Copy out lines with the word "middle" from the material that follows.

————

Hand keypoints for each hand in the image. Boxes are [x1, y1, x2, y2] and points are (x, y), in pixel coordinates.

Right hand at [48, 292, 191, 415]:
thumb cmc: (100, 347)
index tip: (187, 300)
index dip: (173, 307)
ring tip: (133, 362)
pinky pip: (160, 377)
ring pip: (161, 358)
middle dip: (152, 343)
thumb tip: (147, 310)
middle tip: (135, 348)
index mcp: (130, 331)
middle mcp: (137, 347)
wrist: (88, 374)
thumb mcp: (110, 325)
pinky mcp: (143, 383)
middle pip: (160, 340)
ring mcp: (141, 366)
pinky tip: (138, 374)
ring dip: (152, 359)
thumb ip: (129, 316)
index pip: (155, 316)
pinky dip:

————

◆ The completed task ◆
middle dip: (152, 343)
middle tip: (135, 348)
middle mcp: (137, 347)
middle pip: (160, 340)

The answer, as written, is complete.